*** THE RECORDS ***

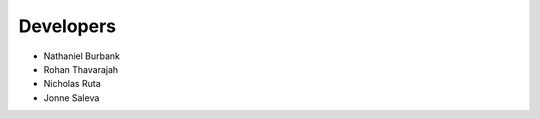 ==========
Developers
==========

* Nathaniel Burbank
* Rohan Thavarajah
* Nicholas Ruta
* Jonne Saleva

*** End of THE RECORDS ***

DIRECTIONS -
Copy out every line of the data above, taking care to leave the pictures out.

WRITTEN REPLY -
 ==========
Developers
==========

* Nathaniel Burbank
* Rohan Thavarajah
* Nicholas Ruta
* Jonne Saleva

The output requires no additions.